The iPhone with the 1 billion tag might be sold by Apple between the end of Q2 2016 and the middle of Q3 2016

Oct 3, 2015 18:30 GMT  ·  By

If you're wondering exactly how many iPhones Apple has sold since Steve Jobs unveiled the first iPhone model in June 29, 2007, I have a very good approximation thanks to Tim Cook, who said during the March 9, 2015 Apple Watch conference that Apple had sold a total of 700 million iPhones to date.

In order to get as best of an approximation as possible, I needed the exact number of iPhones sold by Apple during the second and third quarter of 2015, the months after Tim Cook's estimation of the total number of iPhones ever sold.

As it happens, Apple has been courteous enough to publish the exact number of iPhone units sold per quarter in the quarterly financial results reports on available on the Apple Press Info website.

According to the data available in the financial reports for the second and third quarters of 2015, Apple sold 61.17 million iPhones during the Q2 2015 and 47.53 million units during Q3 2015.

This amounts to 108.7 million iPhones sold worldwide during the two quarters, and if we take into account the previous sales trends reported by Statista, Apple should report almost identical results for the fourth quarter of 2015 to the ones for the third.

This would mean that, in Q4 2015, they should sell between 2 and 4 million more iPhones, which allows me to approximate the total number of iPhone units sold in Q4 to 49 million.

Apple should sell 857.7 million iPhones until 2015 ends

Taking all of the above into account, Apple will have sold 857.7 million iPhones until the end of 2015.

Although this does not seem that close to the 1 billionth iPhones I mentioned in the title, hang on with me for just a little longer because it is not that hard to make an educated guess of the date Apple will sell it on (and it is definitely not that far in the future as you would think).

After taking into consideration that each year the number of iPhones sold has increased and crunching the numbers, I came up with the following increase rates between 2012 and 2016:  

iPhone sales between 2012 and 2016
Year Millions of iPhones sold Percentage of sales increase
2012 125.04 -
2013 150.26 16.79%
2014 169.22 11.21%
2015 232.17 27.12%
2016 284.53 18.37% (estimated)
I knew that I would have been overly optimistic to take the increase in iPhone sales between 2014 and 2015 as a given, since customers have gotten used to the new 4.7-inch and 5.5-inch models, and the demand might not reach the same level it did after the iPhone 6 and iPhone 6 Plus launch.

Therefore, after calculating that the arithmetic mean of sales growth per year since 2012 is 18.37%, I used it as the possible increase in iPhone sales between Q4 2015 and Q4 2016.

Adding it all up using Spotlight (I know, OS X is smart like that), I came up with 284.53 million iPhones to be sold by Apple during 2016.
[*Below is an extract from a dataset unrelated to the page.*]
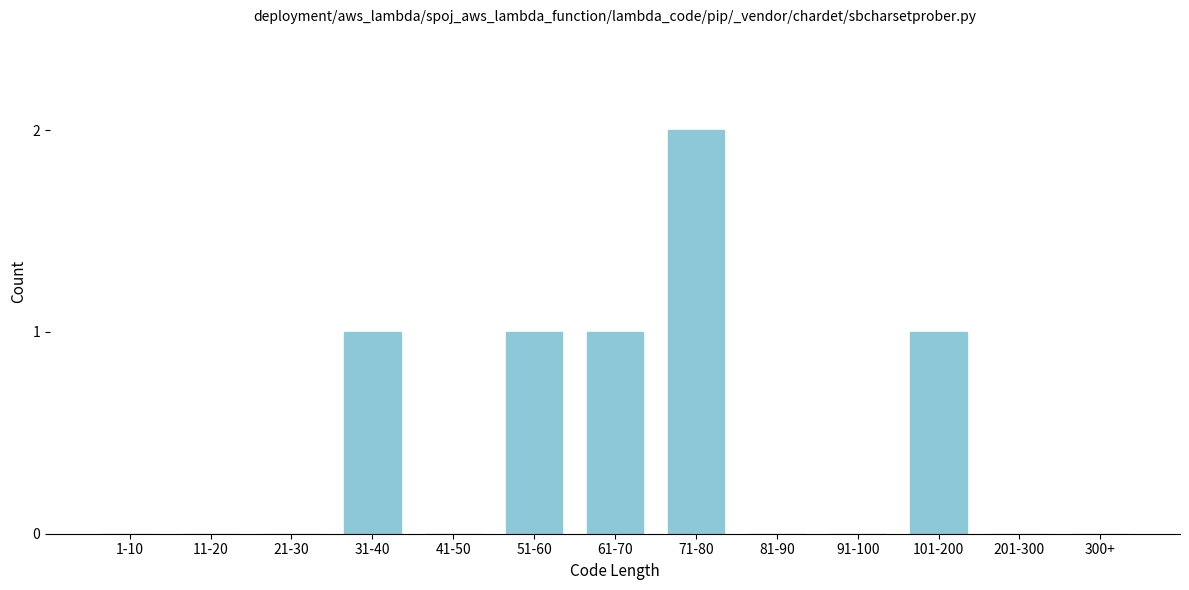

Reading left to right, extract all data points from this chart.

1-10=0	11-20=0	21-30=0	31-40=1	41-50=0	51-60=1	61-70=1	71-80=2	81-90=0	91-100=0	101-200=1	201-300=0	300+=0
The one billionth iPhone should be unboxed in June or July 2016

If we spread all these iPhones per quarter, somewhere between 2016's quarters, we see that around the middle of the year (in June or July), Apple will send their one billionth iPhone to their one billionth iPhone customer.

To finish it all up, if you are still curious, Apple should sell a total of 1.142.230.000 iPhone units until the end of 2016 since the first iPhone was launched.

To put things into perspective, as I previously reported, Apple said that they experienced record iPhone 6s and iPhone 6s Plus sales during the first weekend after the launch, amounting to 13 million units.

If you consider everything I wrote about and think about the numbers, it is quite easy to see why they are a maximum of 2% of all iPhones present in the wild, as I wrote in an article published yesterday about the slower adoption rates of the 6s and 6s Plus when compared to last year's iPhone 6 and 6 Plus.